By 1922 the operation at Hamburg was employing so many people that they built the boarding house. In 1923 they built the dairy barn to feed their workers, and in 1924 the bunk house.

Through the 1920s, the ginseng crops brought from $45,000 to $115,000 per year. The expanding operation needed more space, so the Fromms bought several neighboring farms. In 1921, Walter came up with a labor-saving way to spray the ginseng with a hose reel on a horse-drawn cart. From 1923 to 1926 their seeds rotted during germination, so they reverted to an earlier stratification technique. When their acreage grew too large for hand-planting, Walter and straw-boss Herbert Kleinschmidt constructed a semi-automated 13-row ginseng planter that could plant three acres per day.

The brothers tinkered with the diet of the fox. In 1915 an outbreak of rickets had hit their animals. At that time they were feeding the fox a lot of horse meat, but after deboning it. Henry suspected that the lack of bones caused the rickets. They tried adding ground bones to the diet and the rickets problem faded. By 1922 they had diversified the diet to include beef, mutton, veal, woodchuck, rabbit, fish, eggs, milk, bread, vegetables, and fruit. They were careful about sanitation for their valuable fox. Over time, they decided that one feeding a day was sufficient.

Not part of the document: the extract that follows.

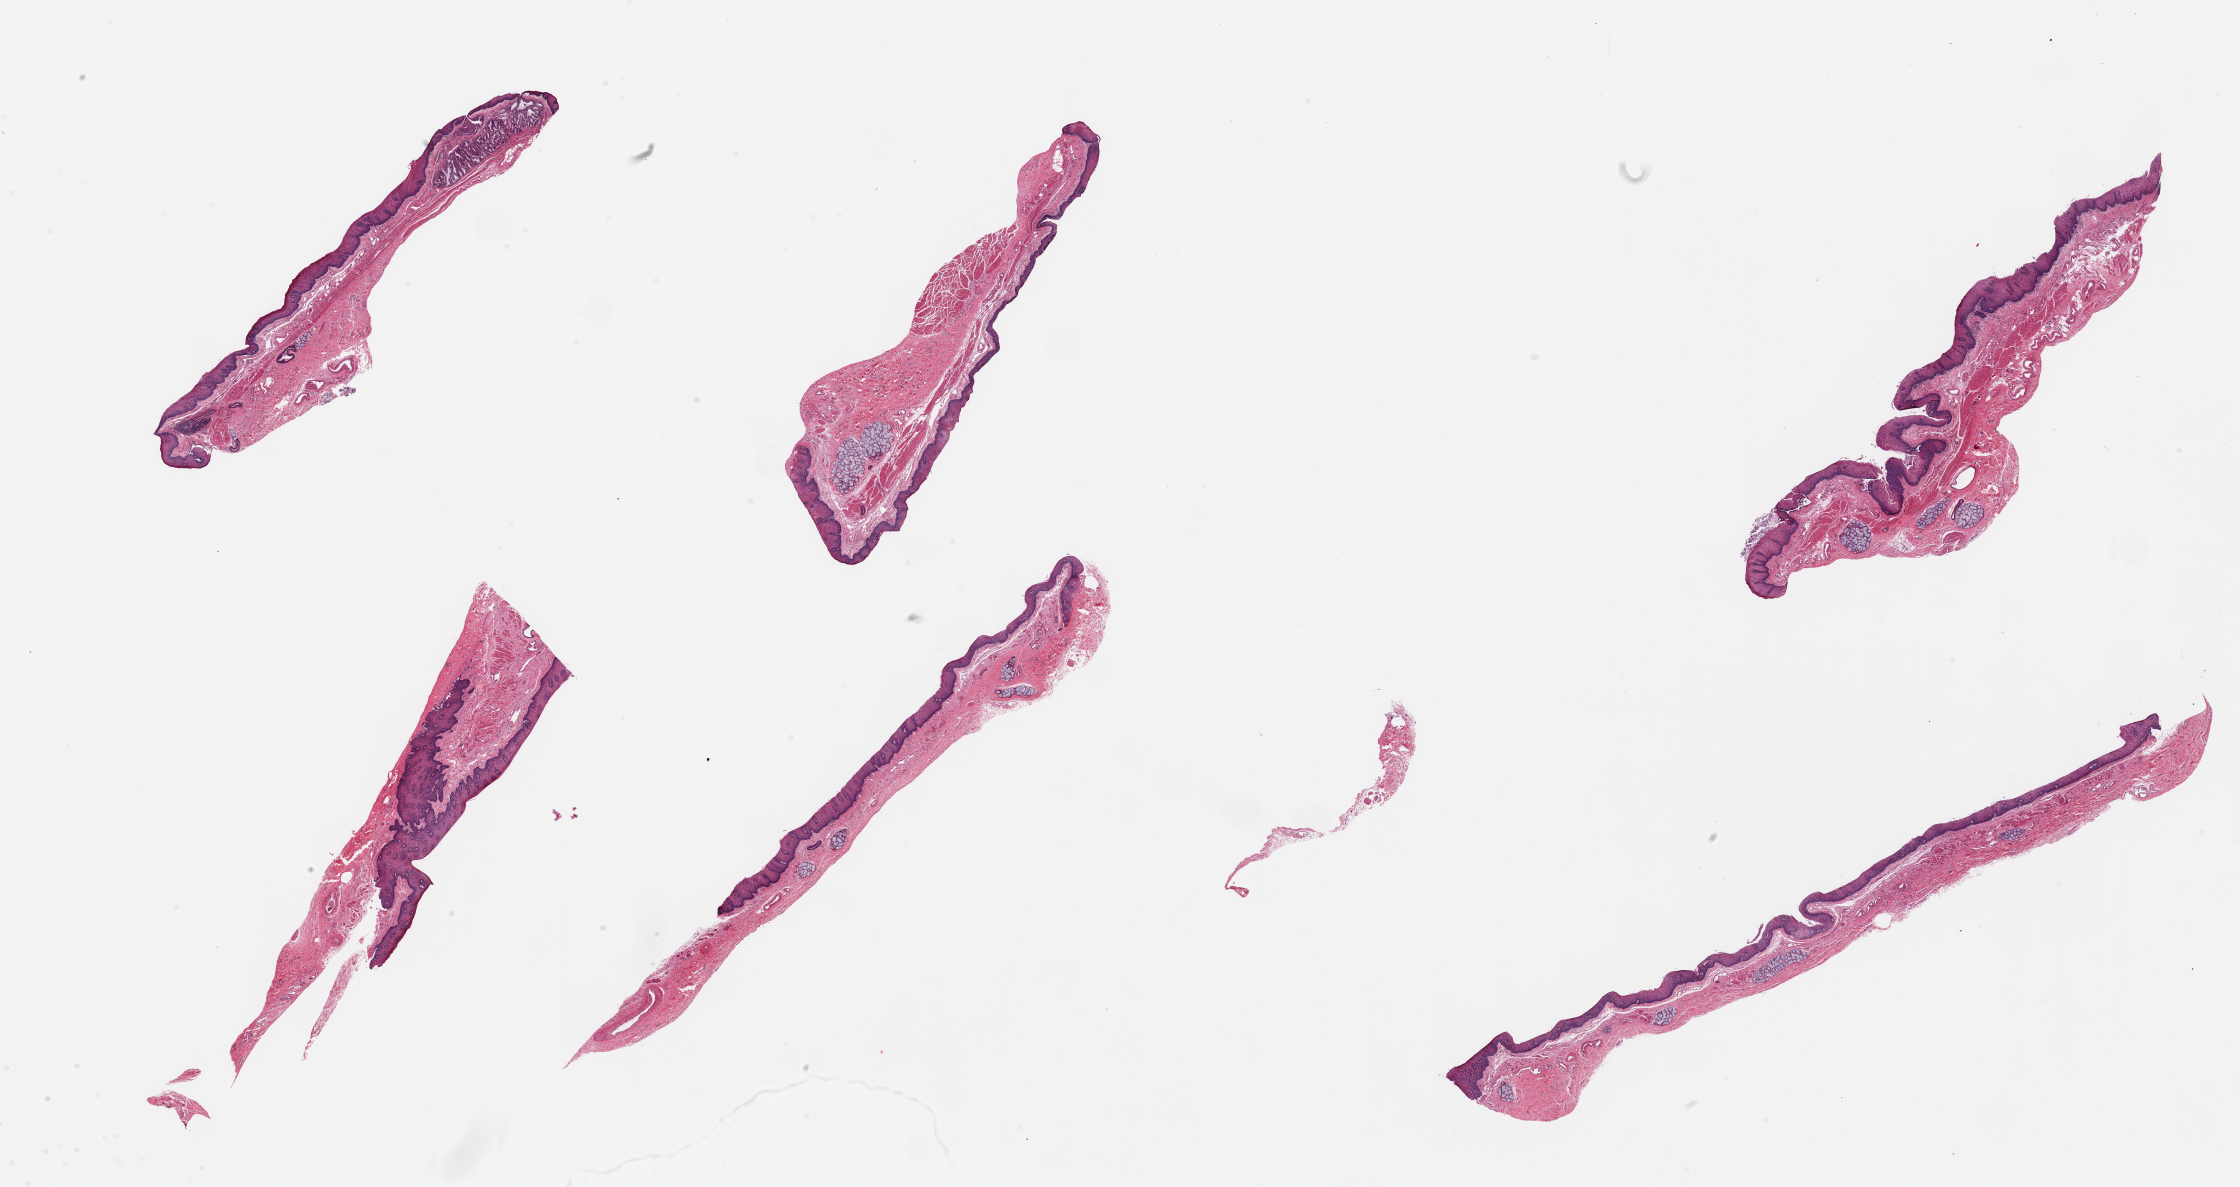
Whole-slide image, hematoxylin and eosin (H&E) stain — shown as a low-resolution overview of the whole scanned area (about 35.4 x 18.8 mm); PAXgene-fixed paraffin-embedded (PFPE) section; section of esophageal mucous membrane (target tissue); tissue donor sample. Donor sex: female.
Pathologist's review note for this sample: 6 pieces, squamous mucosa is ~0.3mm, ~10-15% thickness; Submucosal mucus glands noted.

In 1924 and 1925 some of the fox got sick and died. After ruling out food poisoning, the Fromms suspected distemper, and funded investigation by Dr. Robert G. Green from the University of Minnesota. Over the course of a decade, Green found encephalitis in the fox herd and created a vaccine for it. He also found distemper among the fox, and developed a serum against it. It wasn't quite ready in 1938 when distemper began to rip through the Hamburg farm. In desperation, Green and the Fromms administered the not-quite-ready vaccine. It worked, stopping the epidemic. Green and the Fromms conducted this work through a venture that eventually became Fromm Labs, which patented these vaccines.

In the 1930s the price of ginseng dropped due to the Great Depression and problems in China. Many other U.S. ginseng growers gave up on the crop, but Edward had visited China in 1930 and believed the market would rebound, so the Fromms stockpiled their harvest in barrels and continued to plant new acreage every year. Fourteen years later the Fromms were vindicated when World War II ended and the market for ginseng revived. They sold their stockpile for a million dollars, and planted more.